CONJUNTO DE TAREFAS:
[1] No texto sobre a Caatinga, qual cidade do Piauí é citada como exemplo de lugar com baixíssimo Índice de Desenvolvimento Humano onde se extrai mel?
[2] Escreva a continuação do texto sobre o projeto na Caatinga, começando depois da última frase apresentada.

Sustentabilidade
A volta da asa-branca
Projeto financiado pelo BID e pelo governo britânico transforma a realidade da Caatinga
As imagens de terra arrasada, solo rachado e plantação seca da Caatinga, bioma predominante no Semiárido brasileiro, estão sendo substituídas pela abundância que a agricultura familiar é capaz de prover. No Sertão do Araripe, em Pernambuco, a mandioca produzida em pequenas propriedades passa por um processo de saturação na agroindústria para voltar à mesa do agricultor e compor o cardápio da merenda escolar dos municípios da redondeza. No Piauí, o mel extraído em cidades com baixíssimo Índice de Desenvolvimento Humano, como a pequena São Francisco de Assis, está nas prateleiras das grandes redes de supermercados de todo o Brasil e começa a ganhar o mercado internacional. No interior da Bahia, o licuri, fruto do liculizeiro, uma palmeira típica do Nordeste, transforma-se em iguaria para receitas sofisticadas e vira até cerveja artesanal. E o melhor: toda essa produção vem sendo desenvolvida a partir de tecnologias agrícolas de baixo carbono, dentro do Projeto Rural Sustentável Caatinga (PRS), a partir de sistemas agroflorestais numa integração entre lavoura, pecuária e floresta.

TRECHO DOS DADOS:
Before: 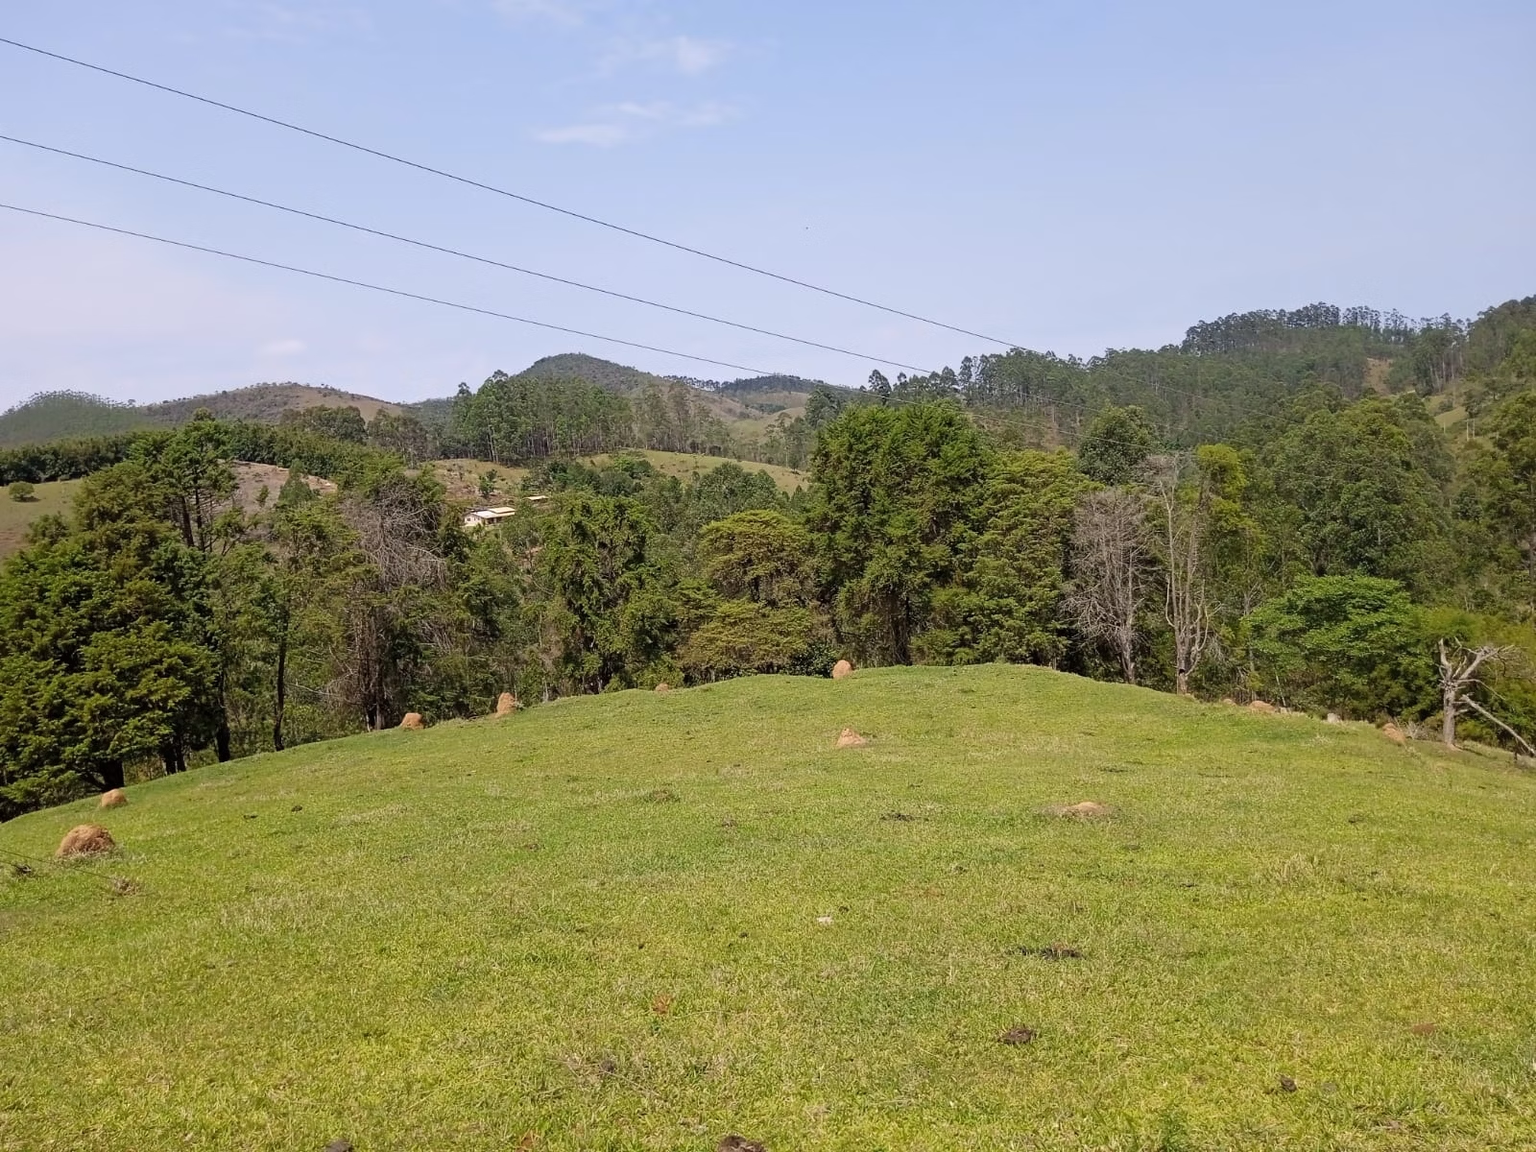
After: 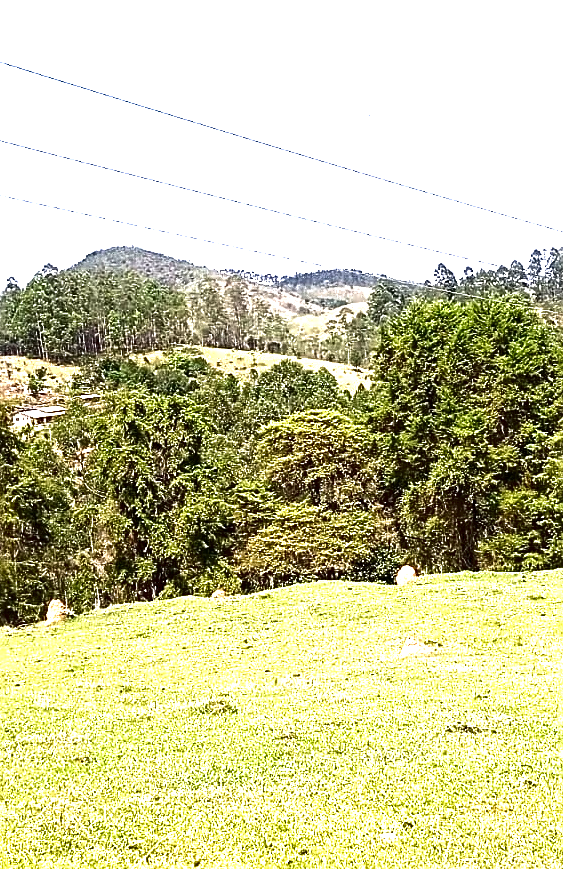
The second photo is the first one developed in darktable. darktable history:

RESULTADOS POR TAREFA:
[1] São Francisco de Assis.

[2]
Para desenvolver a produção local com tecnologias agrícolas de baixo carbono foram reservados 5 milhões de dólares
“A maioria das famílias de agricultores na nossa região trabalha plantando mandioca. Quase sempre aquela matéria-prima era vendida a atravessadores. Agora não, a gente produz a mandioca, que é vendida a outra família que desenvolve a goma e a farinha, que vende para a agroindústria. Lá, outras famílias recebem o produto e o transforma em sequilho. Esse sequilho vai para escola e alimenta os nossos filhos”, explica Silvanete Sousa, da Associação de Agricultores Familiares da Serra dos Paus Doias (Agrodoia), no Sertão pernambucano. “Os meninos comem na escola o que os pais produzem. E trabalhamos a autoestima desses jovens, visando à sucessão rural, para que eles não precisem sair da região.”
Além da mandioca, a Agrodoia produz o colorau, a partir do urucum, e se consolida na avicultura, com frangos e ovos, produtos que os agricultores negociam com as prefeituras, para que sejam inseridos na merenda escolar e gerem renda para a região. “O princípio geral é trabalhar com soluções baseadas na natureza, na biodiversidade e na produção agrícola sustentável. São tentativas de imitar aquilo que a natureza fazia antes de ser perturbada, evitando usar produtos químicos”, explica Pedro Leitão, diretor do PRS Caatinga. “A gente parte do princípio da diversidade de ações que os agricultores já desenvolvem dentro dos seus roçados, considerando que o Semiárido é formado por uma diversidade de criações, seja de pequeno, seja de grande porte”, completa Vilmar Lerman, da Agrodoia.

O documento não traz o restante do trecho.